Thursday, May 22, 2008

I'm so angry, I could binge.

But, I wont.

Lately I've been feeling like a recluse. While not exactly happy to stay at home all day, every day, I haven't been keen to head on out into the big bad world either. I've been wanting to walk and to exercise, but somehow or other I end up going to bed at night thinking, Maybe I should go for a walk now. My brain and eyes are tired, but the rest of me really isn't. Nah, I'll do it tomorrow.

Three weeks later, tomorrow still hasn't come.

Yesterday, I had a Fat Day. Yes, you heard me, a Fat Day. I'd forgotten how awful those things truly are. And I used to feel like that almost constantly? HOLY SHIT! No wonder my self esteem and confidence were in the toilet. So, I acknowledged the fact of my fat freak out, and got on with my day. I ate intuitively; worked; even showered—a rare occurrence for a fat day.

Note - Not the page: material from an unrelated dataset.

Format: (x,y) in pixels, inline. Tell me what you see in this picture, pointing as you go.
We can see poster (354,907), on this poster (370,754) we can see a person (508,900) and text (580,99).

As I was getting dressed to go to the post office, I looked in the mirror and figured out what was going on. I didn't want to go out because my clothes aren't fitting me properly, or at all. And because I don't want to go out and exercise, less and less of my clothes are fitting me as the weeks go by.

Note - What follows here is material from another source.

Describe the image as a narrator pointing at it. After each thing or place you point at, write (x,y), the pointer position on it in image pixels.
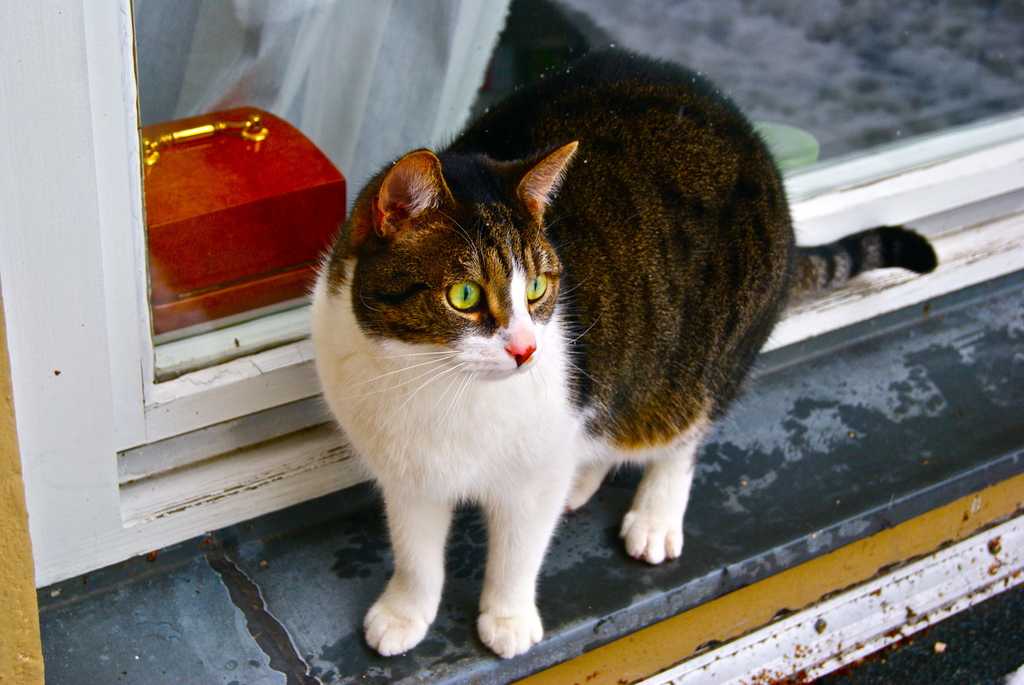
In this image, we can see a cat (391,184) at the window (464,82) and through the window (390,70), we can see a box (263,163).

And how can I be feeling so much confidence in some areas, but lack complete confidence in my physical strength and abilities?

Arrgh. Two Catch-22s.

This time last year, when we moved house, I threw out all of my clothes that were too big, and most of the clothes that were too small. Physically, I was the fittest I've been in quite awhile. Therefore my body was toned enough to fit comfortably into the new summer clothes I'd bought for myself. Over the USA winter and AUS summer, my body was still slim due to the bout of antibiotic-induced anorexia. Physically, my body composition was more fat, but I'd lost a shit load of “weight” so could keep wearing those clothes.

Logically, I know why my body is so much fatter than it was, but emotionally I'm resenting the hell out of it. I've worked so hard these past two years to sort out most of my emotional and mental crap. So in that particular way I'm healthier than I've been in over a decade. Physically, I'm fat. And not in a good way. I really didn't mind being fat when I was still fit. I felt strong and empowered. Don't mess with me, I'm strong, I'm woman, I'll knock ya bloody block off! Reading all the fat acceptance websites that I have been lately, I feel like I don't fit in anywhere at the moment. FA movement promotes exactly how I was feeling last year.

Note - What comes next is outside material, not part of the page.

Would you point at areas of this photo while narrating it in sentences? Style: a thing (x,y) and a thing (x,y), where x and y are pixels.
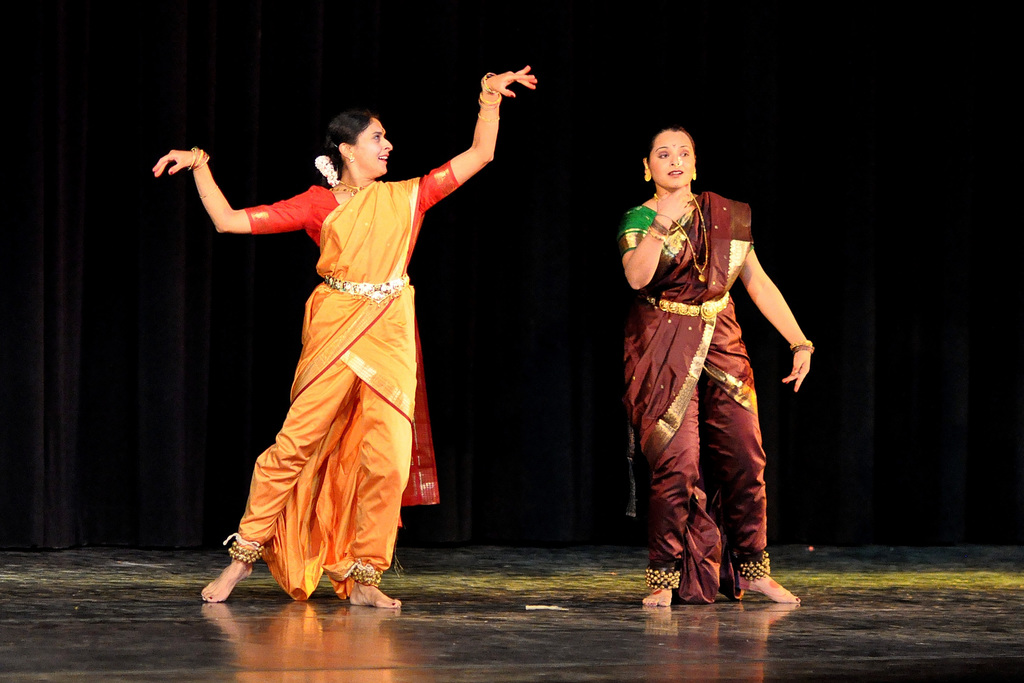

And yet, how I'm currently feeling is SO bad, that I have trouble looking myself in the eye in the mirror.

God, I can't believe I just admitted that. She, who's all about the positive affirmations and feel good about yourself, can't look herself in the eye! Well, I can, but I have to force myself to do it.

I'm so tired of starting over again. Infuriated that I have to buy new clothes AGAIN when I have a whole, fairly new, wardrobe that I cannot wear at the moment. I hate coming into summer dreading the heat. The last two years I've looked forward to summer, the only times in my adult life I've done so! Now, I don't know this body. I'm uncomfortable in it. I'm angry with it. I resent it. I even hate it.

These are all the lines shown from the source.